A World Without Cars
The genesis of Moreno’s original idea stems from a desire for reduced traffic flow in urban centres. His lengthy list of objections to the ubiquitous presence of automobiles in urban districts includes the psycho-social and economic downsides of traffic congestion. Alongside the immensely detrimental impact on air quality from the accompanying carbon emissions (Moreno et al., 2021). Traffic is stressful, costly, inefficient, and damaging to the environment. Why would we not want to reduce it? Increased usability and reliance upon sustainable travel mechanisms such as walking and cycling would mean lower emissions by default. The Covid-19 Pandemic and the accompanying fall in global travel and industrial production levels allowed for a real-life application of this concept on a scale that would have been impossible to replicate under almost any other circumstance.

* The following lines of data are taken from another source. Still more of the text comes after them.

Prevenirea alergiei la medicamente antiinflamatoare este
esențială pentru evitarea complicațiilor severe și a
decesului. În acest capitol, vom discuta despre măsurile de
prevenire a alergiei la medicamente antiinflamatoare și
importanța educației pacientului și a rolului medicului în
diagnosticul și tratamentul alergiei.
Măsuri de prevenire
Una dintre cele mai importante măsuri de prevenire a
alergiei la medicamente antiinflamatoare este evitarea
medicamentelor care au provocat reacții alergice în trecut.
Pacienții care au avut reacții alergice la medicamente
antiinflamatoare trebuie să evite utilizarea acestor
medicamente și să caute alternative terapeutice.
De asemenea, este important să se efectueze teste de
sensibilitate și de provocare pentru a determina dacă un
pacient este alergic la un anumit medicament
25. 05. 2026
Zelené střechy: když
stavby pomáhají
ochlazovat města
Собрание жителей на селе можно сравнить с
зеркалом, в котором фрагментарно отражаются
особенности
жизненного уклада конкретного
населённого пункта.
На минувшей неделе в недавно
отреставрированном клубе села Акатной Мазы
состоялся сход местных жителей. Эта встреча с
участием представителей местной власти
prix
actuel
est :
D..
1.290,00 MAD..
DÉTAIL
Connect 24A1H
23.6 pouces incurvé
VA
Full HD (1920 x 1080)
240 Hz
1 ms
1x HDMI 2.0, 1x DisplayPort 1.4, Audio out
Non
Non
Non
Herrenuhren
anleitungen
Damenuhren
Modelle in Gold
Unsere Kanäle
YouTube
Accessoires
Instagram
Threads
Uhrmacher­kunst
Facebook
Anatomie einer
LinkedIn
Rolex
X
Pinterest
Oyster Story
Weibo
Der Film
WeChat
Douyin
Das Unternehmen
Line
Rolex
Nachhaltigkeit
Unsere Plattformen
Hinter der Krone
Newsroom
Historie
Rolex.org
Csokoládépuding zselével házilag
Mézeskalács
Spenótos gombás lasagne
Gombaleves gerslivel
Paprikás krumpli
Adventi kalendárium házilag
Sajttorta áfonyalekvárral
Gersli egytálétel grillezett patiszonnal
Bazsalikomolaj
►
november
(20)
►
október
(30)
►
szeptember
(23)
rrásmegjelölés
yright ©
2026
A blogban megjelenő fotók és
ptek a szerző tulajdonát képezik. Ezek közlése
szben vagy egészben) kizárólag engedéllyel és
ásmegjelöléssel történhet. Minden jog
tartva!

This assertion is backed up by data collected by NASA, which showed a global fall in CO2 emissions of 5.4 percent for 2020. (Emission Reductions From Pandemic Had Unexpected Effects on Atmosphere, 2021). However, of note from Nasa’s study is that these emission levels rebounded rather rapidly, returning to pre-pandemic levels by the end of the same year. The authors conclude that a permanent reduction in emissions output from residential and industrial sectors will require a transition to low-carbon emitting technology. This is precisely the kind of transition that could prove sustainable under a more localised living model.

Rising Urbanisation
The growing appetite for a local living model comes when the world has never been more metropolitan. While global urbanization levels have been rising noticeably since the turn of the 20th century, this movement has gained significant and rapidly accelerating momentum from around 1950 onward. The United States had already begun to demonstrate evidence of this pattern some 100 years prior. While more recently, in the 1990s and 2000s, China’s share of Urban residents more than doubled, now accounting for 58 percent of its overall population. This translates to more than half of the current world population now living in urban areas. A trend that is expected to continue. Current projections estimate that some 68 percent of the world’s population will be living in urban areas by 2050. (Ritchie and Roser, 2021). While some researchers have even speculated that this will result in the world’s first 100 million cities by population by 2100 (Hoornweg and Pope, 2016).